[[ Records to use, beginning ]]
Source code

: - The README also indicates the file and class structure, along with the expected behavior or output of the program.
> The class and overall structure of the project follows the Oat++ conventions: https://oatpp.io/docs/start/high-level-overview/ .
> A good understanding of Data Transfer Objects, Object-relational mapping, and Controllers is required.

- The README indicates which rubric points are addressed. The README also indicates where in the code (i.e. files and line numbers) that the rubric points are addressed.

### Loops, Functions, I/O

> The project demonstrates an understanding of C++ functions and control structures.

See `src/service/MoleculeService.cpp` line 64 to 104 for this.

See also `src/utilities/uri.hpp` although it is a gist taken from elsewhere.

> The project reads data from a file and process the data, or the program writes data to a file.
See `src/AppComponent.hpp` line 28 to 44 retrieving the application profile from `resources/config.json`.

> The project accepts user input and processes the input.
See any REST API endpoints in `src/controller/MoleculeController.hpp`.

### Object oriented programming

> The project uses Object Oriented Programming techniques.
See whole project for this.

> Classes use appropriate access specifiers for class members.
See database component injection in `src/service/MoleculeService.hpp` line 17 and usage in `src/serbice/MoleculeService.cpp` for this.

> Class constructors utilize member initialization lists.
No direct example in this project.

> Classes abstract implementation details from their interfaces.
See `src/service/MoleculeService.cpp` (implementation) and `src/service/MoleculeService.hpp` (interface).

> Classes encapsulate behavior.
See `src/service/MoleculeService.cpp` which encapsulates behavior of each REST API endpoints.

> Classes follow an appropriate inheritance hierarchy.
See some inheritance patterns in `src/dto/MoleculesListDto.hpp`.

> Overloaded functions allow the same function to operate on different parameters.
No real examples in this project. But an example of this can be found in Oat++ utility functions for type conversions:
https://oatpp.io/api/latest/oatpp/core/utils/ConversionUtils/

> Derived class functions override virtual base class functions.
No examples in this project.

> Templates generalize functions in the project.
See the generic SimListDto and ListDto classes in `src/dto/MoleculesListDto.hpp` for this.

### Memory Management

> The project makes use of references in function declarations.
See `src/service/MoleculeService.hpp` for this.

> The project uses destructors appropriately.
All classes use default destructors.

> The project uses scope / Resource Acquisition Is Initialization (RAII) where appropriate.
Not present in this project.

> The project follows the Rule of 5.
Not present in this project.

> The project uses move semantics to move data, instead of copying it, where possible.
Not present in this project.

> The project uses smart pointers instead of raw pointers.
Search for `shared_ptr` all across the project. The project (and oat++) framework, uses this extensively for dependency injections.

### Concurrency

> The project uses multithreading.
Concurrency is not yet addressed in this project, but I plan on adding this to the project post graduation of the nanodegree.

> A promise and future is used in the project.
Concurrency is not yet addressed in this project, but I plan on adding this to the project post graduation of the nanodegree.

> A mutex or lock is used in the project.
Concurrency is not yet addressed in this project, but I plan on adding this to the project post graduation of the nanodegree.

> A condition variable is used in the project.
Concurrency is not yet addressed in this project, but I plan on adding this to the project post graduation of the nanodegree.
[[ Records to use, end ]]
■ **Task to complete**
Update the items so that every "nanodegree" reads "course", and leave all other text unchanged.

■ **Your response**
Source code

: - The README also indicates the file and class structure, along with the expected behavior or output of the program.
> The class and overall structure of the project follows the Oat++ conventions: https://oatpp.io/docs/start/high-level-overview/ .
> A good understanding of Data Transfer Objects, Object-relational mapping, and Controllers is required.

- The README indicates which rubric points are addressed. The README also indicates where in the code (i.e. files and line numbers) that the rubric points are addressed.

### Loops, Functions, I/O

> The project demonstrates an understanding of C++ functions and control structures.

See `src/service/MoleculeService.cpp` line 64 to 104 for this.

See also `src/utilities/uri.hpp` although it is a gist taken from elsewhere.

> The project reads data from a file and process the data, or the program writes data to a file.
See `src/AppComponent.hpp` line 28 to 44 retrieving the application profile from `resources/config.json`.

> The project accepts user input and processes the input.
See any REST API endpoints in `src/controller/MoleculeController.hpp`.

### Object oriented programming

> The project uses Object Oriented Programming techniques.
See whole project for this.

> Classes use appropriate access specifiers for class members.
See database component injection in `src/service/MoleculeService.hpp` line 17 and usage in `src/serbice/MoleculeService.cpp` for this.

> Class constructors utilize member initialization lists.
No direct example in this project.

> Classes abstract implementation details from their interfaces.
See `src/service/MoleculeService.cpp` (implementation) and `src/service/MoleculeService.hpp` (interface).

> Classes encapsulate behavior.
See `src/service/MoleculeService.cpp` which encapsulates behavior of each REST API endpoints.

> Classes follow an appropriate inheritance hierarchy.
See some inheritance patterns in `src/dto/MoleculesListDto.hpp`.

> Overloaded functions allow the same function to operate on different parameters.
No real examples in this project. But an example of this can be found in Oat++ utility functions for type conversions:
https://oatpp.io/api/latest/oatpp/core/utils/ConversionUtils/

> Derived class functions override virtual base class functions.
No examples in this project.

> Templates generalize functions in the project.
See the generic SimListDto and ListDto classes in `src/dto/MoleculesListDto.hpp` for this.

### Memory Management

> The project makes use of references in function declarations.
See `src/service/MoleculeService.hpp` for this.

> The project uses destructors appropriately.
All classes use default destructors.

> The project uses scope / Resource Acquisition Is Initialization (RAII) where appropriate.
Not present in this project.

> The project follows the Rule of 5.
Not present in this project.

> The project uses move semantics to move data, instead of copying it, where possible.
Not present in this project.

> The project uses smart pointers instead of raw pointers.
Search for `shared_ptr` all across the project. The project (and oat++) framework, uses this extensively for dependency injections.

### Concurrency

> The project uses multithreading.
Concurrency is not yet addressed in this project, but I plan on adding this to the project post graduation of the course.

> A promise and future is used in the project.
Concurrency is not yet addressed in this project, but I plan on adding this to the project post graduation of the course.

> A mutex or lock is used in the project.
Concurrency is not yet addressed in this project, but I plan on adding this to the project post graduation of the course.

> A condition variable is used in the project.
Concurrency is not yet addressed in this project, but I plan on adding this to the project post graduation of the course.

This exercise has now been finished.